**What you will do:** Needed from the entries below: every line that holds the word "Société".

**Records for this exercise:**
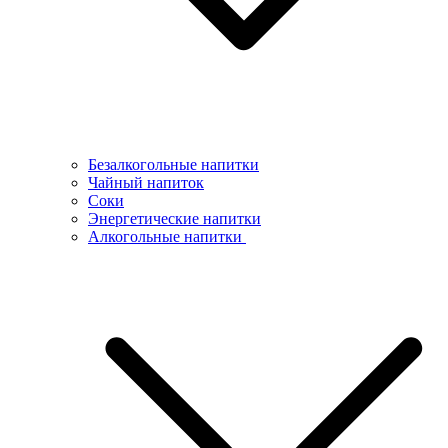
Безалкогольные напитки
Чайный напиток
Соки
Энергетические напитки
Алкогольные напитки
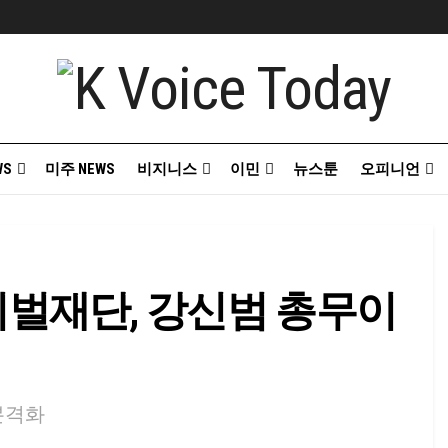
WS
미주 NEWS
비지니스
이민
뉴스툰
오피니언
벌재단, 강신범 총무이
본격화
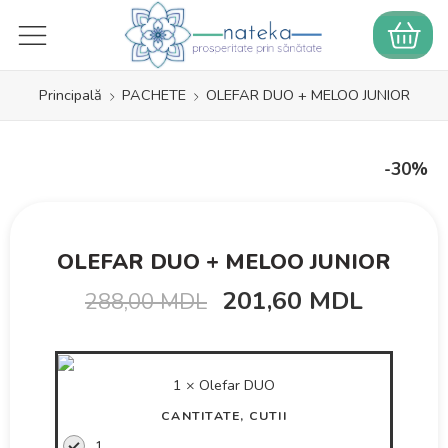
Principală
PACHETE
OLEFAR DUO + MELOO JUNIOR
-30%
OLEFAR DUO + MELOO JUNIOR
201,60
MDL
288,00
MDL
1 ×
Olefar DUO
CANTITATE, CUTII
1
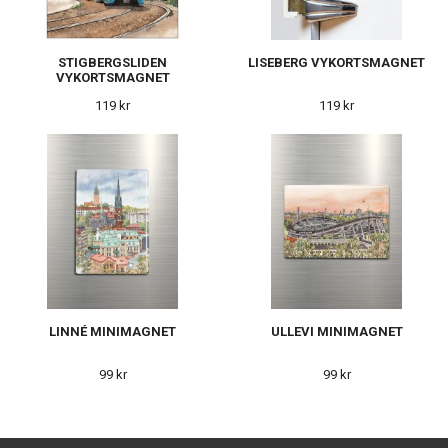
STIGBERGSLIDEN
LISEBERG VYKORTSMAGNET
VYKORTSMAGNET
119 kr
119 kr
LINNÉ MINIMAGNET
ULLEVI MINIMAGNET
99 kr
99 kr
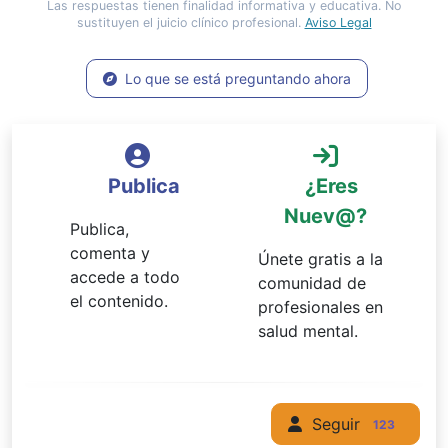
Las respuestas tienen finalidad informativa y educativa. No
sustituyen el juicio clínico profesional.
Aviso Legal
Lo que se está preguntando ahora
Publica
¿Eres
Nuev@?
Publica,
comenta y
Únete gratis a la
accede a todo
comunidad de
el contenido.
profesionales en
salud mental.
Seguir
123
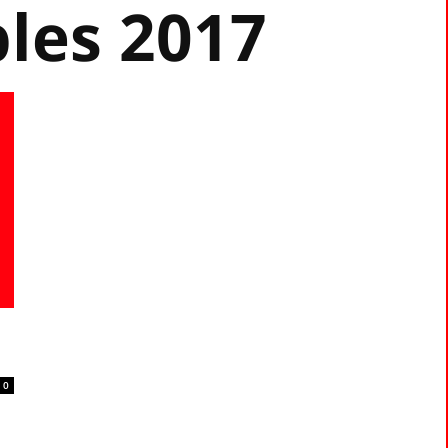
les 2017
0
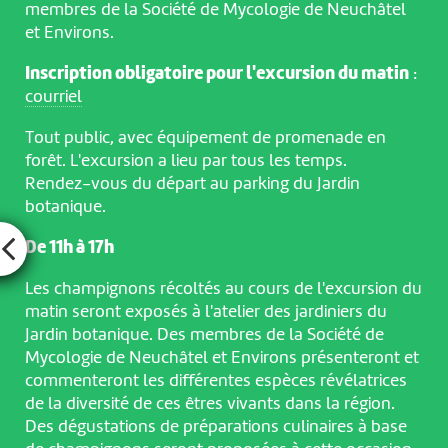
membres de la Société de Mycologie de Neuchâtel
et Environs.
Inscription obligatoire pour l'excursion du matin
:
courriel
Tout public, avec équipement de promenade en
forêt. L'excursion a lieu par tous les temps.
Rendez-vous du départ au parking du Jardin
botanique.
De 11h à 17h
Les champignons récoltés au cours de l'excursion du
matin seront exposés à l'atelier des jardiniers du
Jardin botanique. Des membres de la Société de
Mycologie de Neuchâtel et Environs présenteront et
commenteront les différentes espèces révélatrices
de la diversité de ces êtres vivants dans la région.
Des dégustations de préparations culinaires à base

**Exercise output:**
membres de la Société de Mycologie de Neuchâtel
Jardin botanique. Des membres de la Société de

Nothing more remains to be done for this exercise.